One, students should attend classes only with the permission of parents. Two, students should follow COVID protocols both within the classroom and the campus. Three, there should not be more than two students on a bench in classes one to seven. Four, only half the strength of a class should be present on a given day. Five, classes can begin between 9am and 10am.
Six, classes should ideally end by noon for the first two weeks; there will be classes on all Saturdays, except public holidays. Seven, in large schools with over 1000 students, attendance should be so arranged that only 25% of the total strength of the school should be present on the campus on a given day.
Eight, students can be segregated into batches to control their numbers. Nine, each batch should be allowed to attend classes for three consecutive days; in schools with higher numbers, the number of consecutive days for a batch can be limited to two; the opinion of parents too should be sought while creating batches.

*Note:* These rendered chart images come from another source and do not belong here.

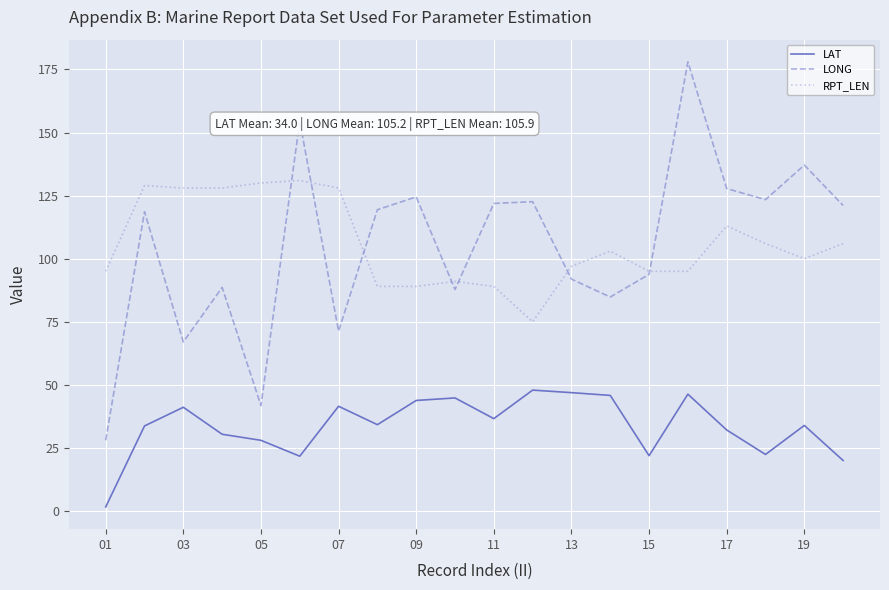

True or false: LAT and RPT_LEN cross at least once.

False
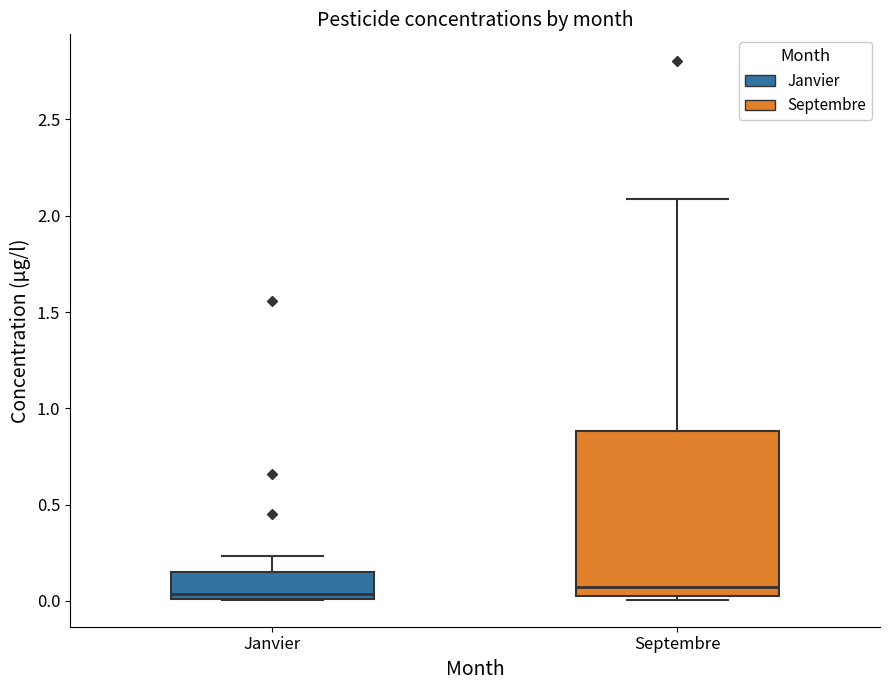

Reading left to right, read every box against the y-axis: the position of its median line, the range the box covers, and the ends of its whiskers. The values are not printed on the chart, so give them approximately, as read against the axis.

Janvier: median 0.05, box 0.00 to 0.15, whiskers 0.00 to 0.25
Septembre: median 0.05 (just above the box's lower edge), box 0.05 to 0.90, whiskers 0.00 to 2.10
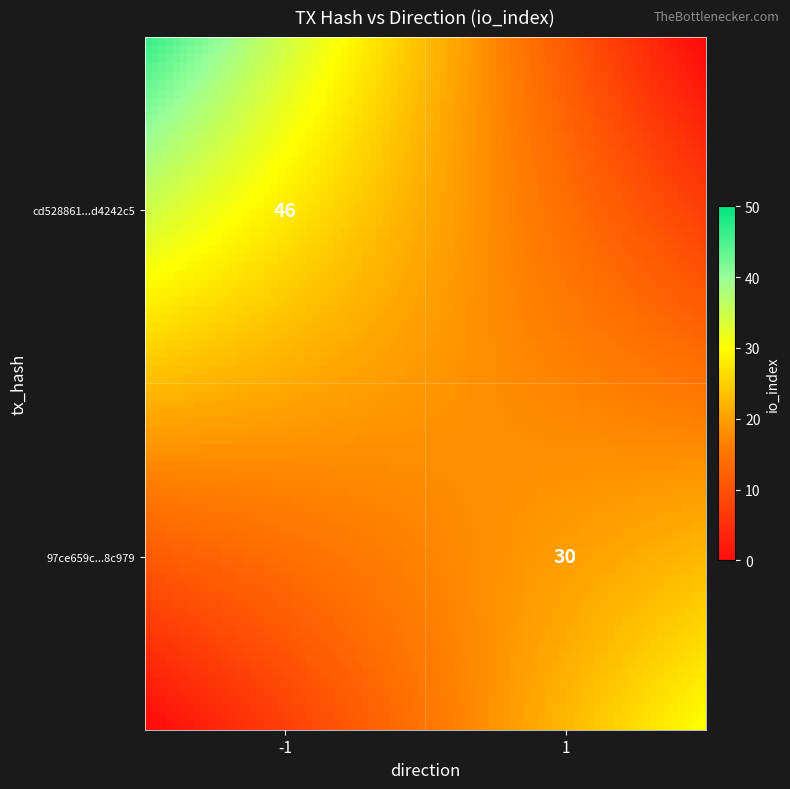

How many 97ce659c5f718e7d9aeda18ed7c5903d2b8c979 values are between 1 and 30?

2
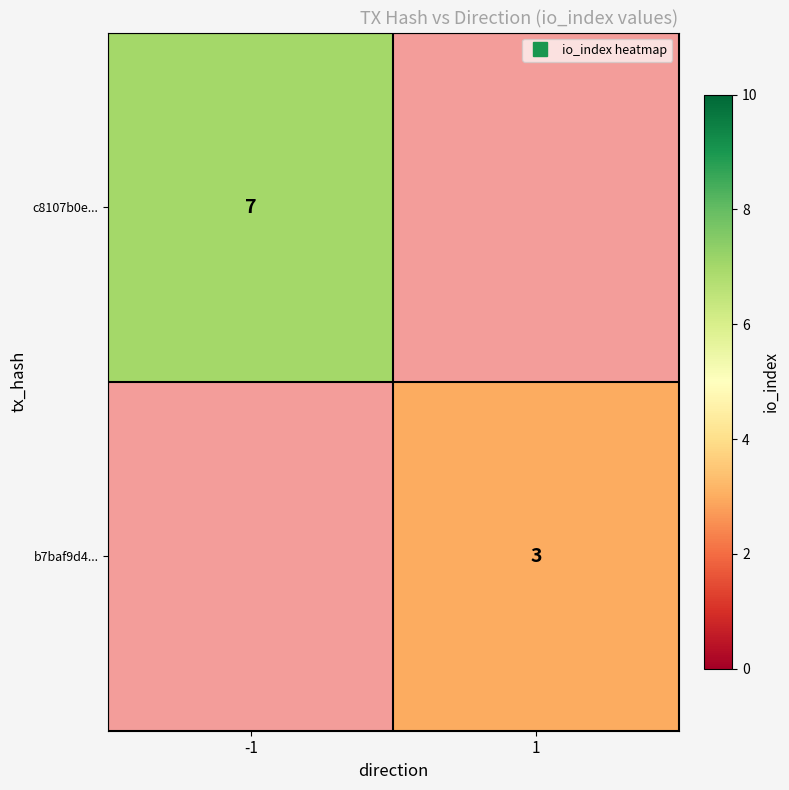

List the labels in order of b7baf9d4... value, smallest first.

-1, 1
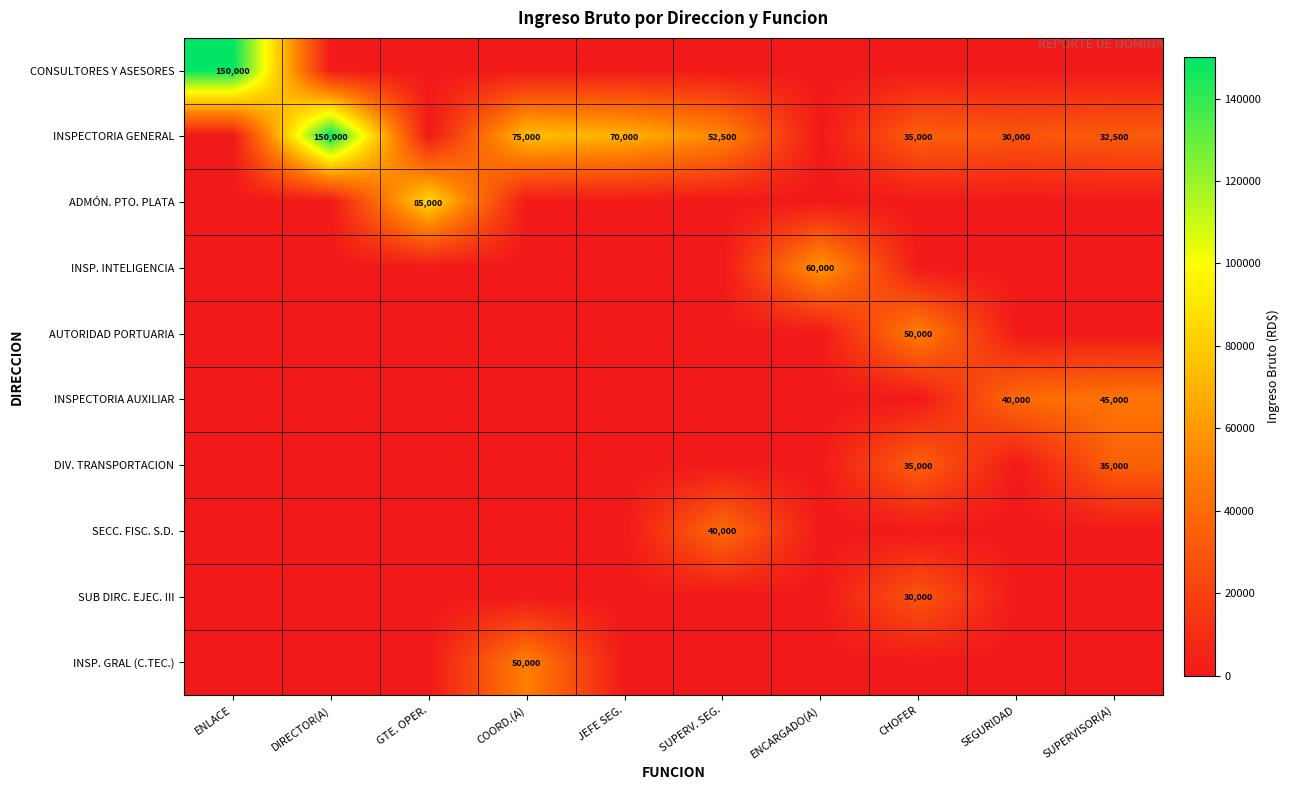

Which series changed the most between COORD.(A) and SUPERV. SEG.?

INSP. GRAL (C.TEC.)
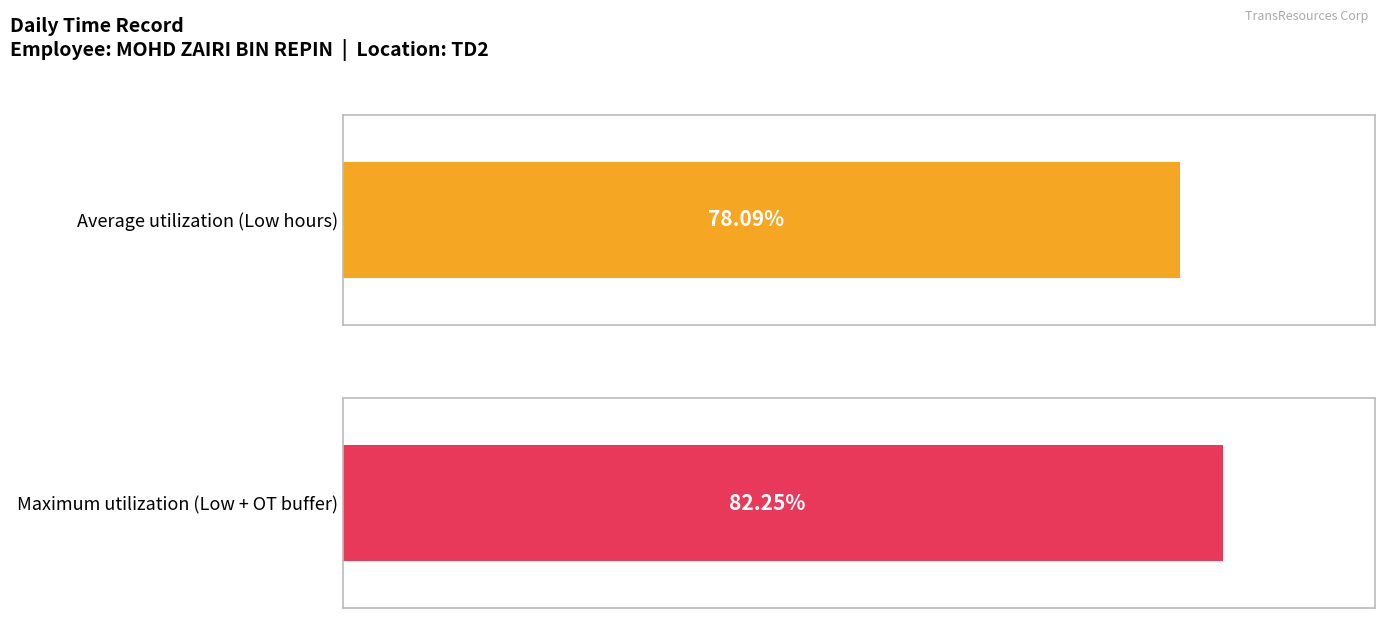

How many data points does each series have?

21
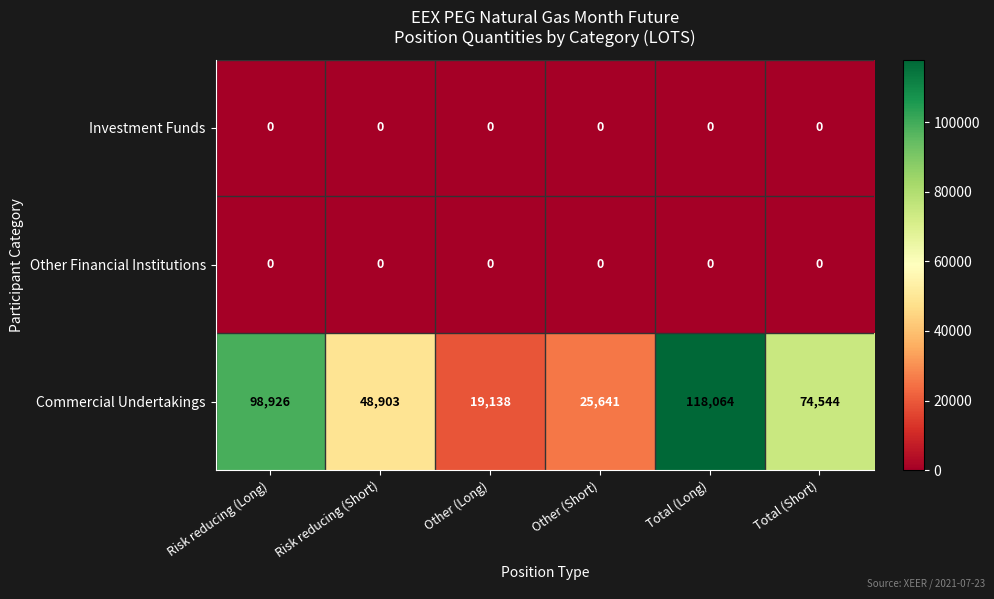

How many categories are shown in the chart?

6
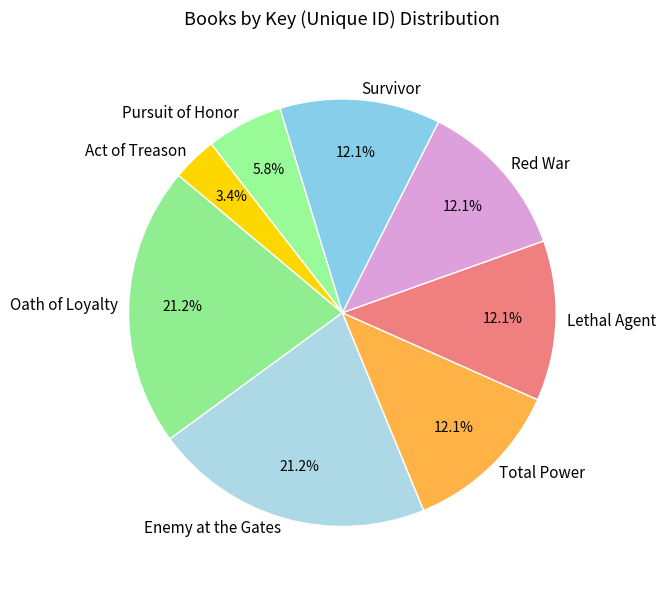

Do Survivor and Oath of Loyalty together represent more than half of the pie?

No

Ten, differently-abled children need not attend classes in the first phase of the reopening; nonetheless, special schools for speech- and hearing-impaired children can reopen. Eleven, children with suspicious symptoms (cough, fever, cold, throat pain), children/staff who are primary contacts, those quarantined and those living in containment zones should keep away from schools.
Twelve, only rooms with good air circulation should be used as classrooms; wherever possible, classes should be taken in open areas. Thirteen, parents who take children to schools should not enter the campus and should not form groups outside the campus.
Fourteen, mid-day meals can be given by strictly following COVID protocols. Fifteen, all teaching and non-teaching staff should have taken two doses of the vaccine before school reopens. Sixteen, drivers of vehicles that take children to school should also take doses of vaccination. Seventeen, a helpline should be started at all schools.
One, schools should complete maintenance by October 25, schools should also be painted colourfully to welcome students. Two, all campuses should be subjected to complete sanitation; all areas where student activity would be high - from class furniture, labs and library to water tankers, wash basins, toilets and kitchens - should be disinfected.
Three, posters demonstrating COVID-appropriate behaviour should be prominently displayed. Four, there should be social-distancing markers at areas where students crowd like canteen, wash areas and toilets.
Tips for teachers
One, all school teachers should collect comprehensive information about all the students under their command, namely the place of residence, the distance to school, local body and ward from which the students come, family members, their age, and information about the sick people at their homes.
Two, they should convince the parents of the importance of providing regular health updates of their children and those close to them.